Девять таких фигурирующих в следствии писем будут подшиты к делу. Но как бы ни старались следственные власти, ни черта бы они не доказали, ведь письма были писаны не рукою Евдокии. Их под ее диктовку писала монахиня Капитолина. Но Глебов сам вырыл себе яму, пронумеровав каждое письмо и сделав на каждом письме пометку: «письмо царицы Евдокии». Это он, наверное, для потомков письма берег. В историю хотел войти: «Вот ведь как мою личность царица любила». А получилось совсем наоборот. Запороли сердечного, замучили насмерть.

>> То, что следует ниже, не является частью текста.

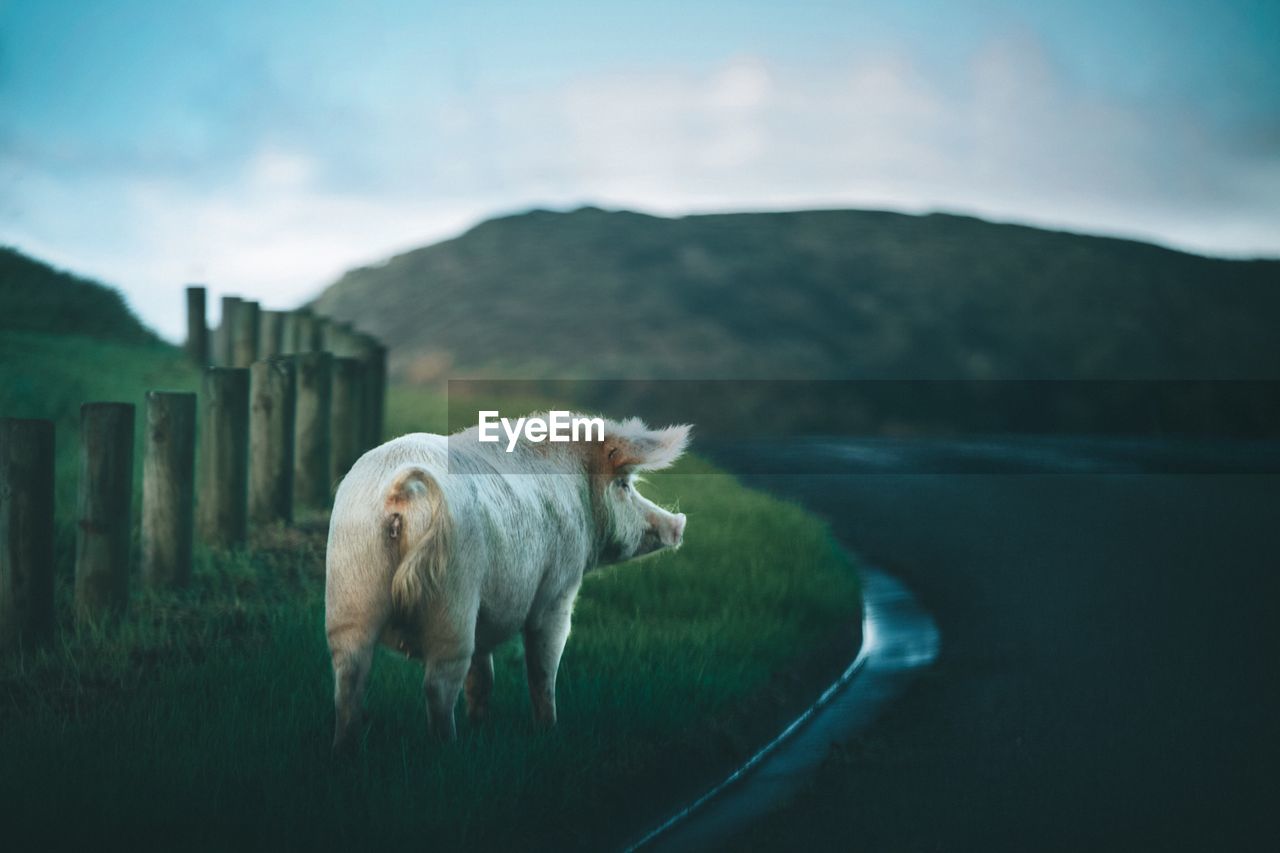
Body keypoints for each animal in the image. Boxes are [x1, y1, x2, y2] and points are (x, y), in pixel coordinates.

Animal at [327, 414, 691, 747]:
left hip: (351, 585)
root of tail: (401, 493)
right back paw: (448, 747)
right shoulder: (558, 588)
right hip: (453, 592)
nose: (679, 524)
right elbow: (542, 666)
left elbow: (482, 675)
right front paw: (548, 731)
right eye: (624, 486)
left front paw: (481, 726)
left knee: (350, 676)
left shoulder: (484, 617)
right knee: (438, 684)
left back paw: (346, 748)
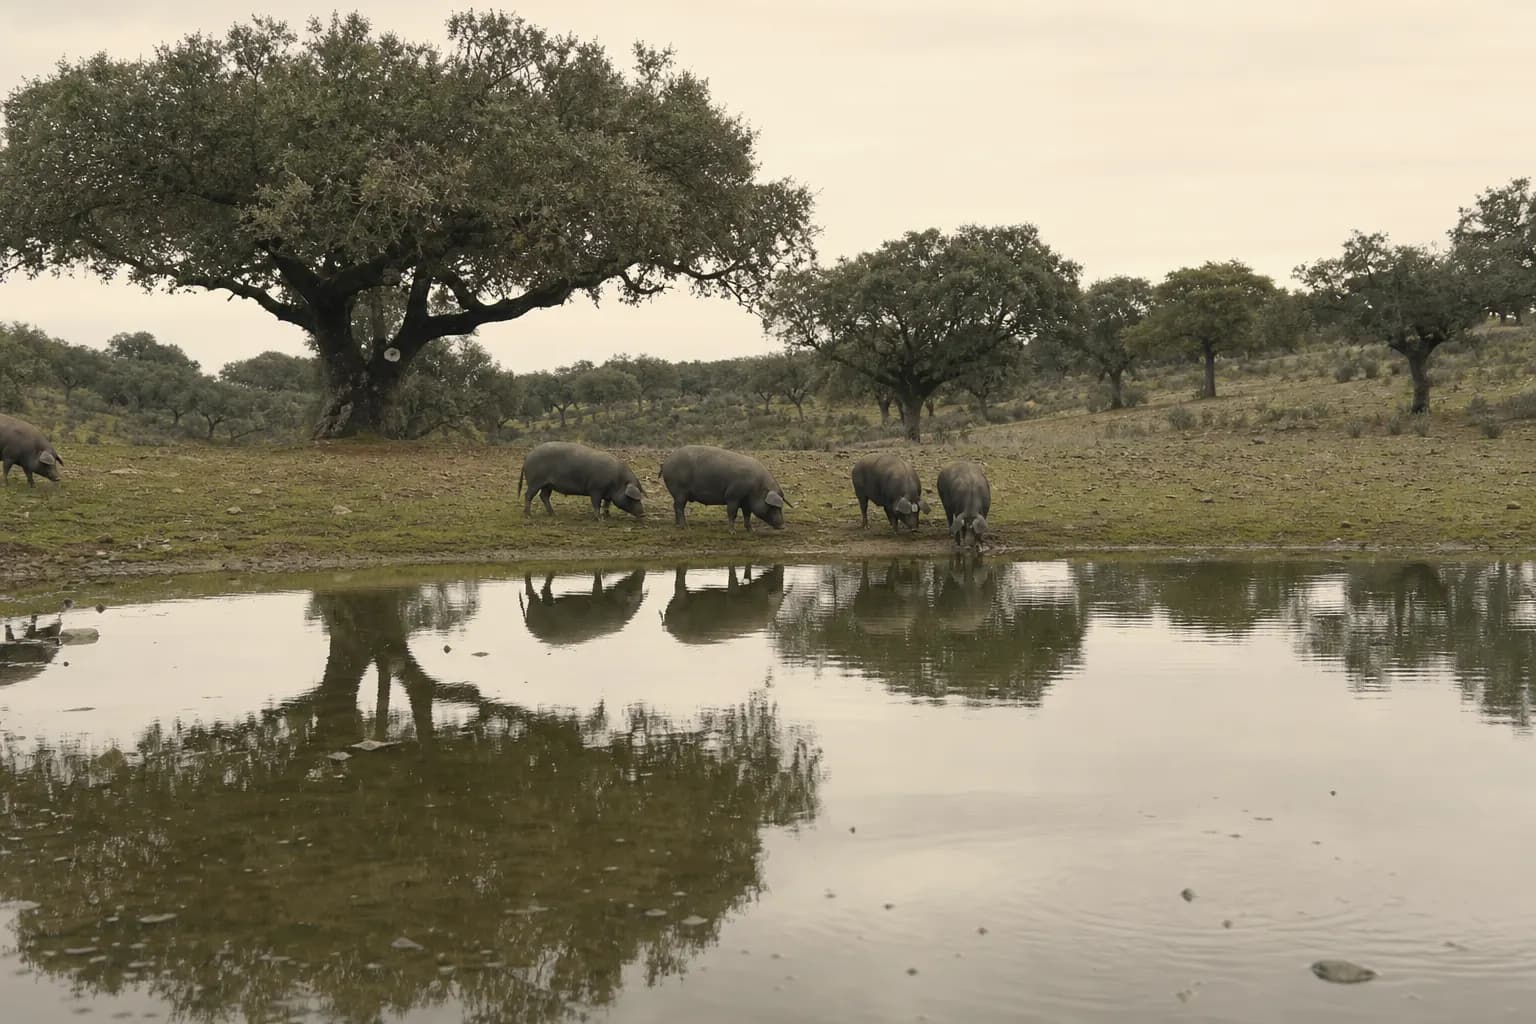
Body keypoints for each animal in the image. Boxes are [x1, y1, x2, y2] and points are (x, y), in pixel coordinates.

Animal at [516, 441, 645, 519]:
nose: (643, 513)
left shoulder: (607, 494)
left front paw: (608, 516)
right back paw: (528, 515)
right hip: (535, 481)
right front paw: (600, 519)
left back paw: (554, 514)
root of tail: (527, 457)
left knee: (543, 496)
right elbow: (596, 503)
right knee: (528, 495)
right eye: (633, 498)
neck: (617, 482)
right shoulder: (595, 489)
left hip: (548, 484)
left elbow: (606, 504)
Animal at [660, 445, 790, 530]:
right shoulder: (732, 496)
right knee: (679, 507)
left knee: (675, 506)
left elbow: (747, 515)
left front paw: (751, 531)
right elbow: (732, 513)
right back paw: (684, 527)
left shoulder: (746, 502)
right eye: (773, 507)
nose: (783, 526)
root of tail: (665, 462)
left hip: (678, 494)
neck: (756, 487)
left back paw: (677, 525)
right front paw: (732, 532)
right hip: (679, 491)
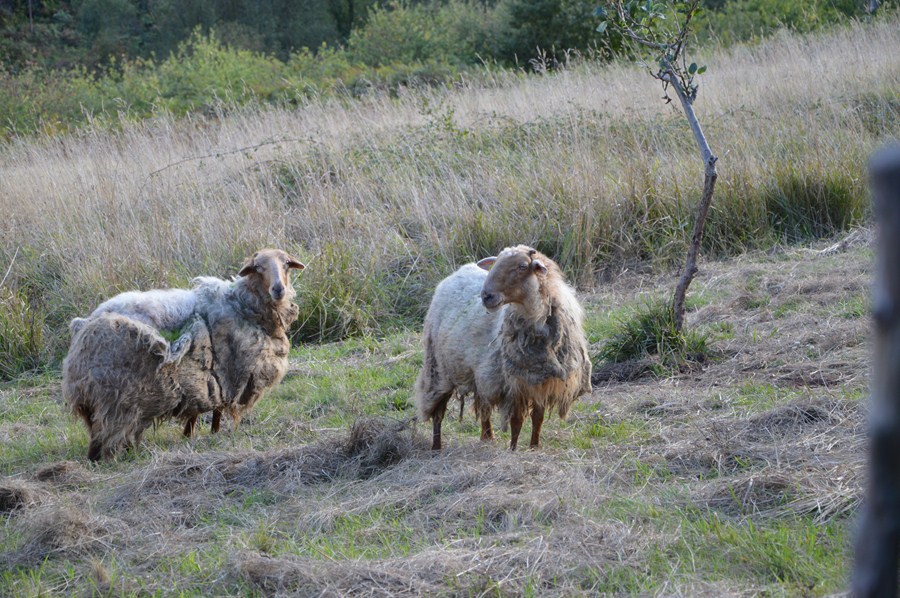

Да, пытать на Руси умели и любили! И пока нашего Глебова ведут на жесточайшие мучения, расскажем мы вам, дорогой читатель, как это дело в России совершалось. Наказывали за любое преступление. В «Уложении», то есть своде законов царя Алексея Михайловича, наказание применялось в 140 случаях. Не резон нам тут их перечислять. Телесные наказания производились публично. Преступника везли рано утром на позорной колеснице, на груди у него висела черная доска с надписью крупными белыми буквами о роде преступления. Преступник сидел на скамье, спиною к лошади, руки и ноги его были привязаны к скамье сыромятными ремнями. Позорная колесница следовала по улицам, окруженная солдатами с барабанщиком, который бил при этом глухую дробь. По этому специфическому звуку люди узнавали о наказании. В отдельном фургоне ехал палач в красной рубахе. По прибытии на место наказания преступника вводили на эшафот. Здесь сначала к нему подходил священник и, напутствовав его краткой речью, давал поцеловать крест. Затем чиновник читал приговор. Тюремные сторожа привязывали наказуемого к позорному столбу. Снимали с него верхнее платье и передавали осужденного в руки палачам. Те разрывали ему ворот рубашки, обнажая до пояса, независимо, женщина или мужчина были наказуемые, клали преступника на… и здесь на секунду остановимся — куда клали? В доекатерининские времена обычно клали на спину уже лежавшего там человека. Откуда это взялось, почему — неизвестно. Екатерина запретила такое варварство, тогда построили специальные козлы, «козами» называемые. Преступника ремнями привязывали за руки и ноги к этим козлам, и палачи, взяв плети, становились с левой стороны. «Берегись, ожгу», — удало кричал палач и начинал наказание. При наказании соблюдалось, чтобы удары наносились равномерно, ритмично, с равными промежутками времени. По окончании наказания жертву отвязывали, надевали шапку, одежду надеть уже не было возможности, спина представляла окровавленный кусок мяса, клали на специальную доску с матрацем и увозили в тюремную больницу.